En 1988, l'Église gréco-catholique mit à profit la relative démocratisation de l'ère Gorbatchev pour revendiquer publiquement sa légalisation. C'est en 1990 qu'elle obtint gain de cause après deux ans de combat et l'indépendance de l'Ukraine l'année suivante ne put que renforcer son droit à l'existence. L'Église gréco-catholique ukrainienne est actuellement dirigée par le cardinal Loubatchivsky, ses fidèles sont fervents et témoignent d'une grande fidélité envers le Saint-Siège. L'Ukraine abrite un haut lieu de pèlerinage, Zarvanytsia, voué à la Vierge Marie. En cette année de jubilé 2000, des centaines de milliers de chrétiens venus de toute l'Europe s'y sont rassemblés.

F.D.

Quel a été l'apport de l'Union avec Rome pour l'Église et l'Ukraine occidentale?

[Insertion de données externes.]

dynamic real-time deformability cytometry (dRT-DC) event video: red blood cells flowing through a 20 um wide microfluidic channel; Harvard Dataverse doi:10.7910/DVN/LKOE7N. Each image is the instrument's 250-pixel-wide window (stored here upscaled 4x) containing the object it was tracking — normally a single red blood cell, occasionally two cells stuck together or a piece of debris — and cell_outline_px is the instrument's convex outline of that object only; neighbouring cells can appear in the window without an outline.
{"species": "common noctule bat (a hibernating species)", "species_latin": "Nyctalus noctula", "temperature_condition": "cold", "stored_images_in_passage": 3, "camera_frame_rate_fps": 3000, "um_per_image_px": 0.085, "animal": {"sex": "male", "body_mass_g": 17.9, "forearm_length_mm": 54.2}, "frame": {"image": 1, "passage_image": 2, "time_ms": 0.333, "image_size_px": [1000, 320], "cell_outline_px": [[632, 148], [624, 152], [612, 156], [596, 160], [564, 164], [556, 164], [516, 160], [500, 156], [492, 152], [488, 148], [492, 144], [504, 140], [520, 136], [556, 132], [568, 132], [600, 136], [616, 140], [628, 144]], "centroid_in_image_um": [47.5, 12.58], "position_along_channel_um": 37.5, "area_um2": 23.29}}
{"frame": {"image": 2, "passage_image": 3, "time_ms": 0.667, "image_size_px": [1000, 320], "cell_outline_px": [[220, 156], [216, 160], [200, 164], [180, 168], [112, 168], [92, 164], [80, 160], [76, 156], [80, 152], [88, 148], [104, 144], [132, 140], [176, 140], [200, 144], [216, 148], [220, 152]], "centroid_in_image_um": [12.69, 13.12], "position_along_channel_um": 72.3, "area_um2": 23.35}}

Père Romaniuk: Cette union a eu une grande importance pour la population de l'Ukraine. Pendant que l'Ukraine était une province du royaume polono-lituanien, elle a permis à l'Église de renaître et de s'ouvrir au-delà de la Pologne, à l'Europe entière. Avant l'Union de Brest-Litovsk, les prêtres ukrainiens, contrairement aux prêtres polonais, n'avaient pas la possibilité de faire des études, l'Église ukrainienne et le peuple ukrainien ne vivaient pas dans une situation enviable. La noblesse ukrainienne, fortement polonisée, s'exprimait et étudiait en polonais. Le clergé ukrainien s'est adressé à Rome, espérant recevoir une aide. […]. A l'époque moderne, l'aide de Rome n'a pas décru. Quand l'Église gréco-catholique était interdite en URSS, Rome a tout fait pour qu'elle survive à l'étranger. Elle lui a attribué des locaux et la vie religieuse a continué. Des commissions ont été créées pour traduire la liturgie et les textes sacrés en ukrainien et des prêtres étaient formés dans des séminaires. Comme, juste après la légalisation, il y avait trop peu de séminaires catholiques en Ukraine, un grand nombre de jeunes aspirants à la prêtrise ont fait leurs études à l'étranger et ont été envoyés dans la ville de Rome ou dans d'autres villes qui abritent des séminaires gréco-catholiques. Moi-même ai fait mes études en République tchèque. Comme l'Ukraine n'a pas assez de moyens pour payer les études de ces étudiants, Rome contribue à leur formation. On trouve en Ukraine trois séminaires et un institut de théologie ouvert tout récemment.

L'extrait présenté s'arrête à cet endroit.